## Source text

- - -

Sunday, April 22, 2012

Welcome! (again)

What is Nescio Quid (Latin for "I know not what." The tag line is borrowed and modified from the Roman poet Catullus' first poem, a dedication of his poetry to Cornelius Nepos, a contemporary first century B.C. poet and historian)? I am hoping to use this blog as a place to write about things that strike me as interesting, and hopefully my readers too!, from the material I cover in my classes, reuse of classical themes, classics in the news, well, you get the idea. I also blog over at Amphitheatrum ad Infinitum on Colosseum and gladiator related stuff as I develop a course on ancient and modern reactions to and appropriations of the arena and gladiators. 

Wednesday, April 18, 2012

Gladiators & Politic(ian)s (or, Why I Started This Blog)

- - -

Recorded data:
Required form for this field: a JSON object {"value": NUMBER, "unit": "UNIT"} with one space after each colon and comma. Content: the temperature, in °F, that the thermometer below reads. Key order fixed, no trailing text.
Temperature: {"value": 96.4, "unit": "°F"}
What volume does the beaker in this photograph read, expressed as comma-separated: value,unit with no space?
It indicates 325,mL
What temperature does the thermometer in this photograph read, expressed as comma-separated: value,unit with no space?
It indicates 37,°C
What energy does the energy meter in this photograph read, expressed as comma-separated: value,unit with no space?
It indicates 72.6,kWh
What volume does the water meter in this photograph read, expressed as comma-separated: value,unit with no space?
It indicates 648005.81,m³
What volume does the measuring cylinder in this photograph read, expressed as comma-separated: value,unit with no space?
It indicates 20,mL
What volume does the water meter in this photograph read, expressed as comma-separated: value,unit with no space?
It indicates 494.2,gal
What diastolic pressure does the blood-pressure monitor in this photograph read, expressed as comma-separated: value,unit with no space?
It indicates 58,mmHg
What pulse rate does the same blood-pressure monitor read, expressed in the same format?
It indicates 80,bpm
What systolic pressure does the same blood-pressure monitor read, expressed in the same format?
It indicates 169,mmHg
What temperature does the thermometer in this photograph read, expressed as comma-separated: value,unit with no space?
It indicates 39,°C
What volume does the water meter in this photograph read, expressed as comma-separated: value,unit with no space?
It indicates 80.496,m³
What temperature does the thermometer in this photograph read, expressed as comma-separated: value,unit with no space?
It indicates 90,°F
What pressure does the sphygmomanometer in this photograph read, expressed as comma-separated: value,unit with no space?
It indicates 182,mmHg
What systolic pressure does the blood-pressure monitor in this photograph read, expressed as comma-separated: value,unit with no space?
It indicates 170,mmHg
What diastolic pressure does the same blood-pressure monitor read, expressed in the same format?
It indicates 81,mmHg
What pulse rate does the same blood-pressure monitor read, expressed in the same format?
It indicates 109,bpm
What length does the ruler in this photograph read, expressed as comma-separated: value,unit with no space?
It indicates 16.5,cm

- - -

## Questions
(a) Translate this sentence from the blog post into Spanish: "I also blog over at Amphitheatrum ad Infinitum on Colosseum and gladiator related stuff as I develop a course on ancient and modern reactions to and appropriations of the arena and gladiators."
(b) According to the blog post, what does the Latin "Nescio Quid" mean?
(c) Which sources of material does the blog post list as things the author hopes to write about?

## Expected results
(a) También escribo en Amphitheatrum ad Infinitum sobre temas relacionados con el Coliseo y los gladiadores mientras desarrollo un curso sobre las reacciones antiguas y modernas ante la arena y los gladiadores, así como sobre sus apropiaciones.

(b) "I know not what."

(c)
- The material covered in the author's classes
- Reuse of classical themes
- Classics in the news